In full and unaltered, output the records below.

────────────────────────────────────────

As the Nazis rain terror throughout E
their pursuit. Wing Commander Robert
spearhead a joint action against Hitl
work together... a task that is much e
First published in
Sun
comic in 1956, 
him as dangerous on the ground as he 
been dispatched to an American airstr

────────────────────────────────────────

RESPONSE TO THE EXERCISE:
As the Nazis rain terror throughout E
their pursuit. Wing Commander Robert
spearhead a joint action against Hitl
work together... a task that is much e
First published in
Sun
comic in 1956, 
him as dangerous on the ground as he 
been dispatched to an American airstr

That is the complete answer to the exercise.